El presupuesto ambiental
Se radicó para su discusión y aprobación ante el Congreso de la República, el último presupuesto general que ejecutará el actual Gobierno que preside Juan Manuel Santos. Aforado en 235,6 billones de pesos, lo que implica una reducción, sin contar la inflación, de 3,1% en comparación con el de 2017 que se aprobó por 233,1 billones de pesos.
De manera general, las asignaciones globales para el próximo año conservan la tendencia de los últimos presupuestos. Es así como la mayor parte será para gastos de funcionamiento: 149,3 billones de pesos, es decir, el 63,3 por ciento del total. Pero implica un crecimiento de 6,3 por ciento frente al año anterior. Entre tanto, el rubro destinado a la inversión será de 34,2 billones de pesos, con una merma del 16,8 por ciento en comparación con el 2017. Así como aumenta la burocracia, aumenta la deuda, pues para ella se asignaron 51,9 billones de pesos, cuando en el 2017 fue de $ 51,3 billones. 17 sectores, de 30, incluida la educación, sufrirán disminución de recursos el próximo año.

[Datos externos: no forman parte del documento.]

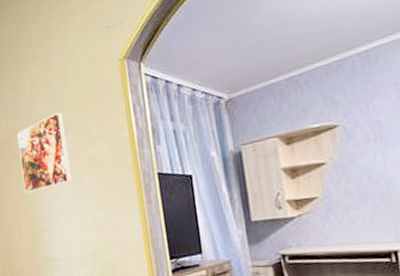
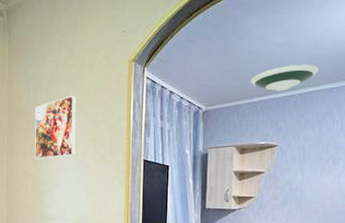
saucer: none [282,12,380,58] -> present [249,64,319,92]

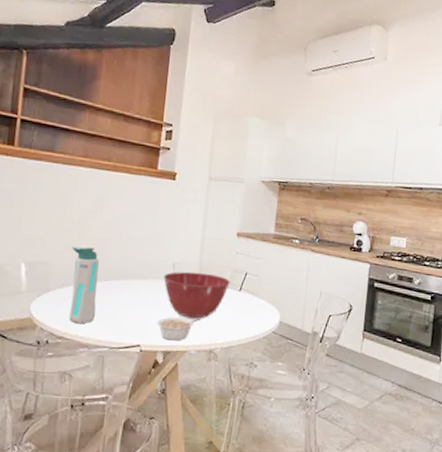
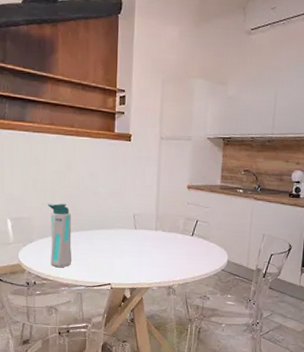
legume: present [157,317,201,341] -> none [123,259,160,279]
mixing bowl: present [163,271,230,319] -> none [126,221,183,261]

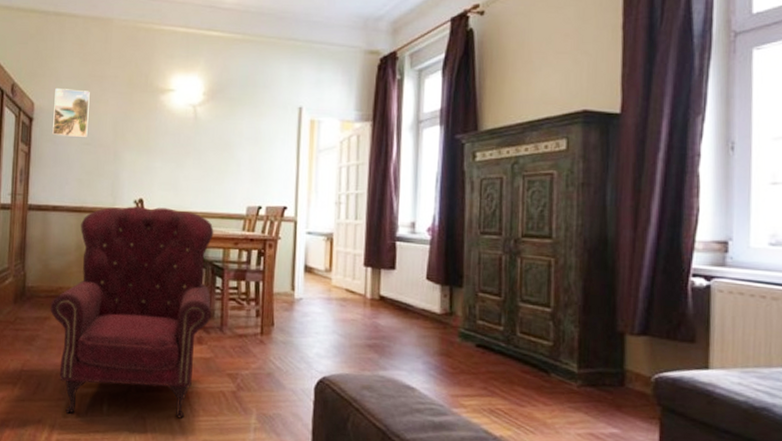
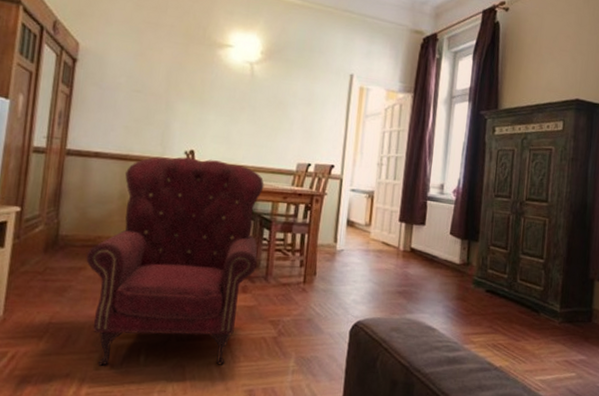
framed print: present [52,89,90,138] -> none [99,31,143,85]

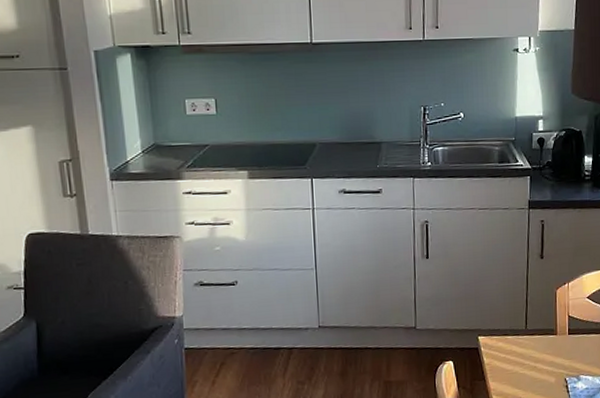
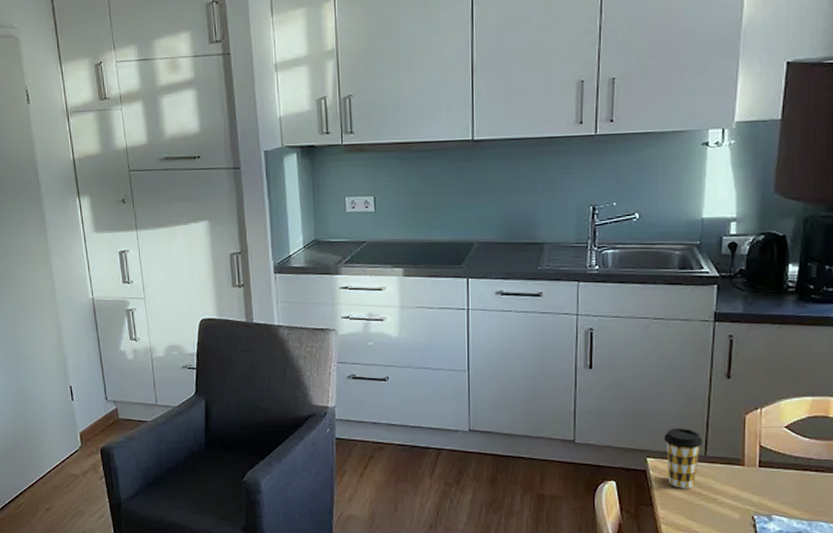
coffee cup: none [491,306,523,361] -> present [663,428,702,489]

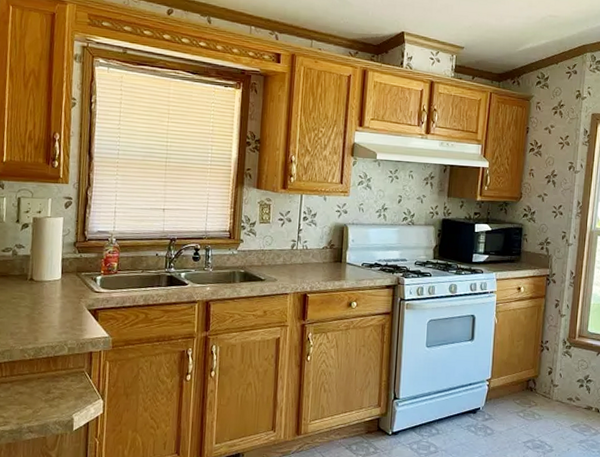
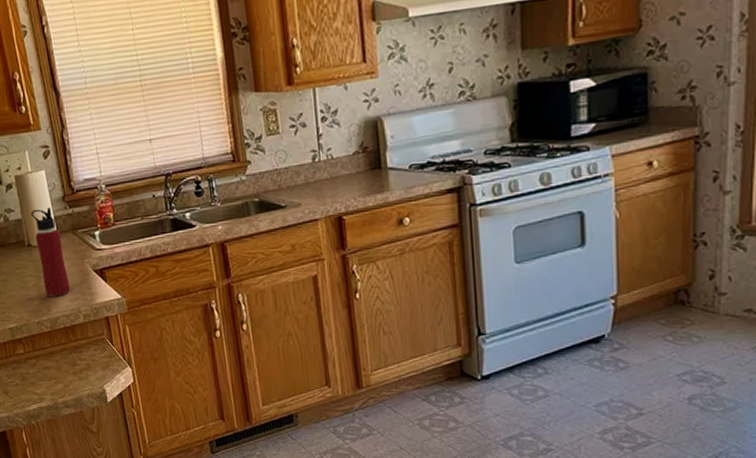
water bottle: none [36,249,64,329] -> present [31,207,71,297]

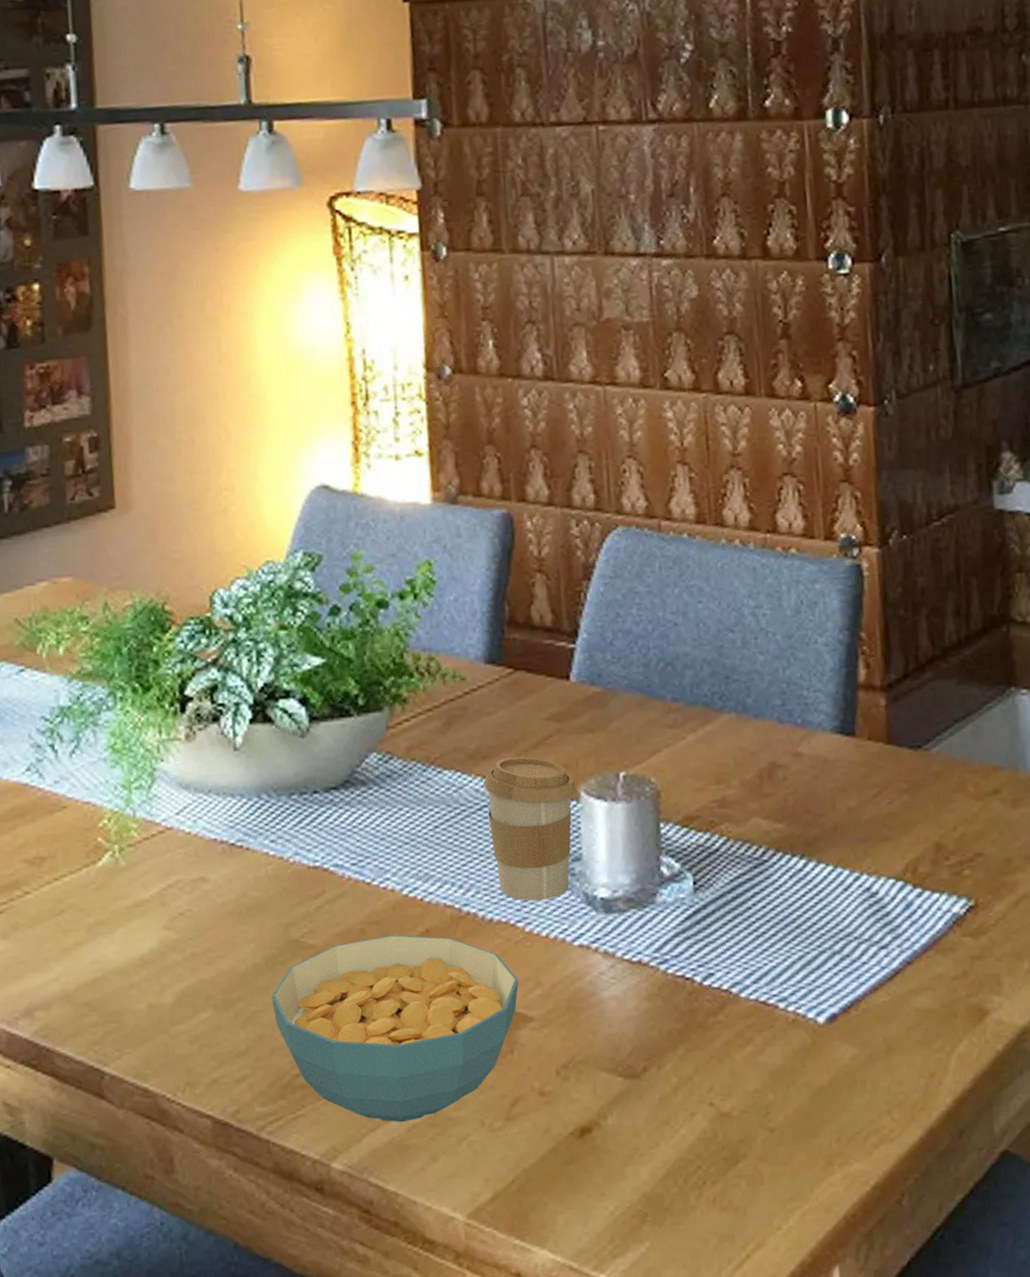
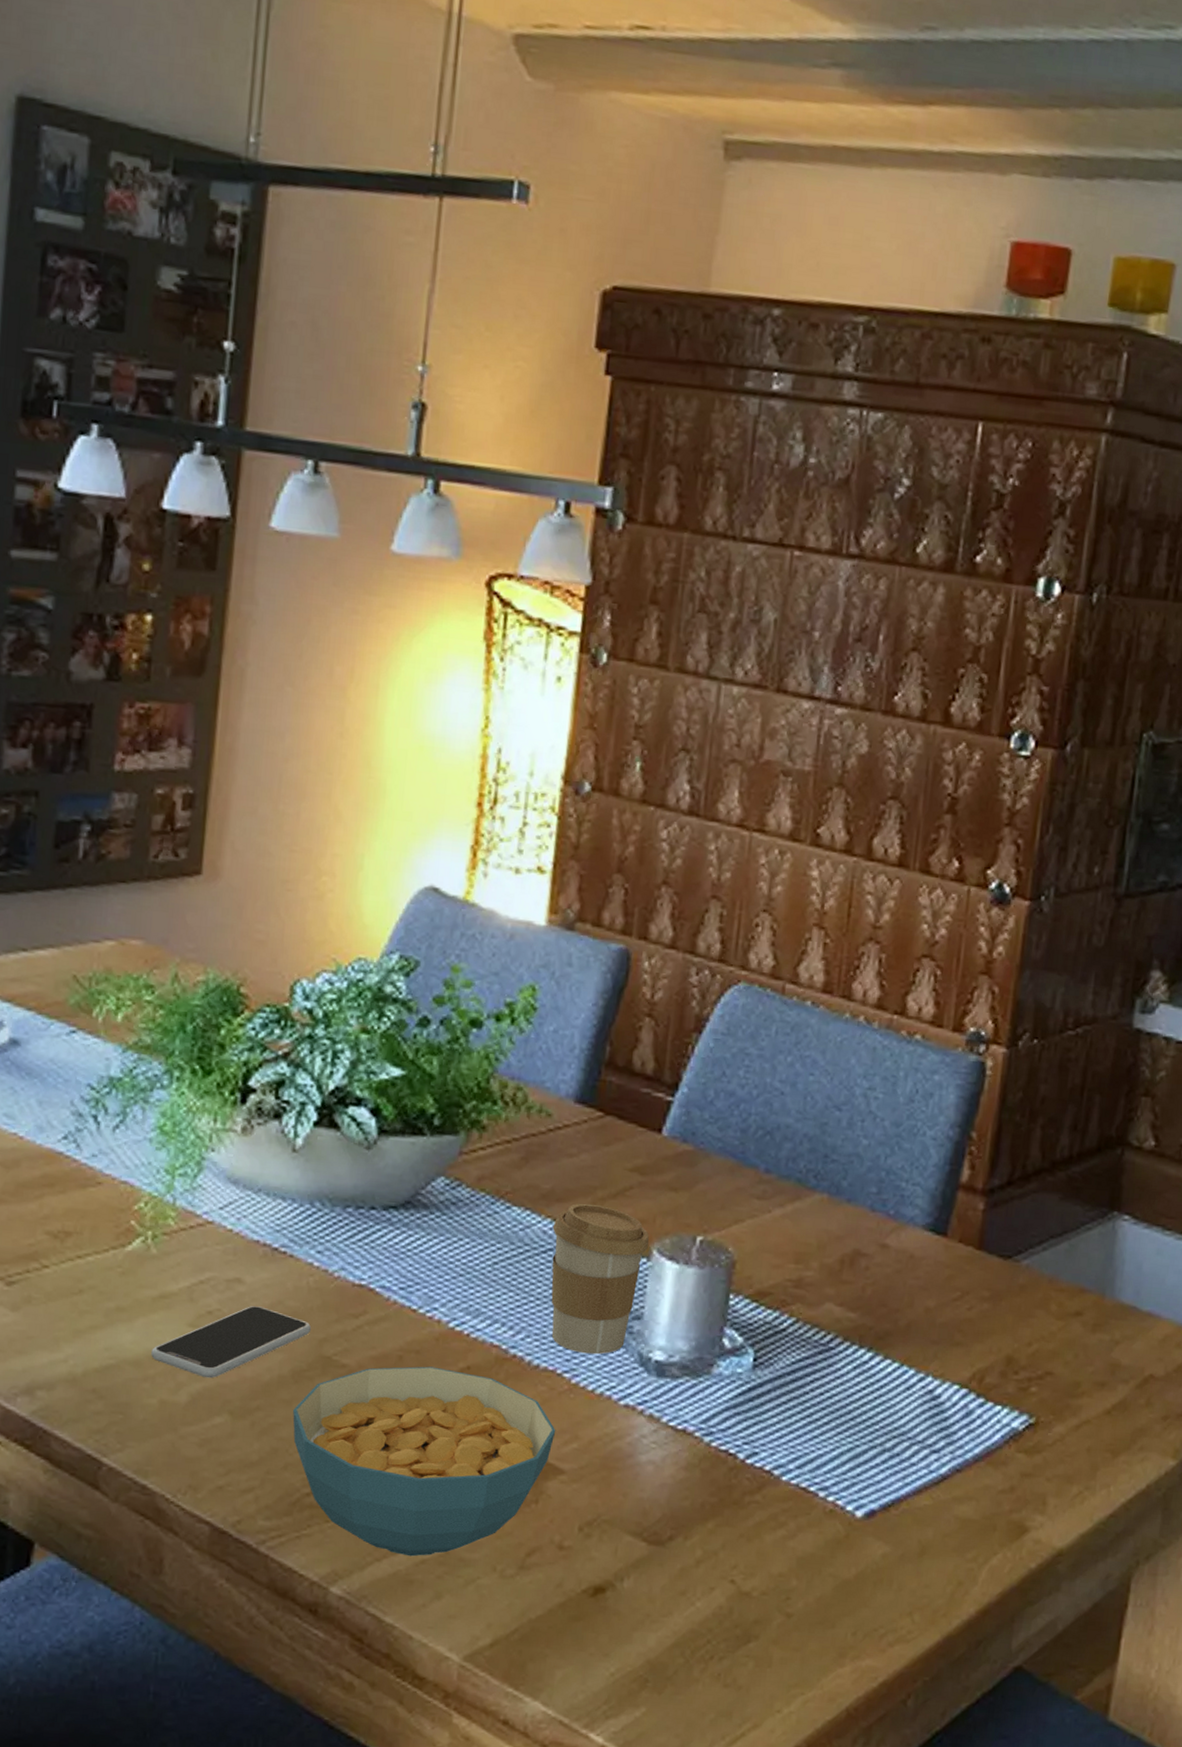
smartphone: none [134,901,276,977] -> present [151,1306,311,1378]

Quien sigue ganando y por mucho, es el sector de defensa con $32,4 billones, cuyo incremento es del 8,2 por ciento frente al de 2017. No se ven los réditos de la “paz” aún. .
Y en este marco, es tristísimo decirlo, el sector ambiental es de los más afectados pues el recorte es de más del 20%. Por ejemplo, el recorte que afecta a Parques Naturales es grave. La reducción será de 13.000 millones de pesos en el presupuesto de inversión, lo cual se hace más complejo porque arrastra un déficit de otros años (es decir que este es un sector al que año tras año se le recorta dramáticamente). Esto afectará principalmente el número de áreas protegidas cubiertas con jornadas de vigilancia, el saneamiento de predios, el número de áreas en proceso de restauración y de saneadas de cultivos ilícitos. También tendrá consecuencias sobre el trabajo con las comunidades y el mantenimiento de la infraestructura donde viven los guarda-parques, pues quienes visitamos las áreas protegidas constatamos lo mal que están.
No es momento de quitar sino de poner recursos al medio ambiente. La “paz”, cuando la haya realmente, debe sembrar en la protección, la administración y aprovechamiento sostenible. En ese orden. Como se dice atrás llegó la hora de tomar decisiones y hasta drásticas en procura de alinderar y proteger de verdad, a toda costa, las áreas protegidas porque allí está el futuro del bienestar del pueblo. Y más ahora cuando las alarmas por el agotamiento prematuro del inventario anual de los recursos naturales, el aumento del calentamiento global y sus efectos se hace sentir más y más. No se compadece este presupuesto anti ambiental. Inadmisible.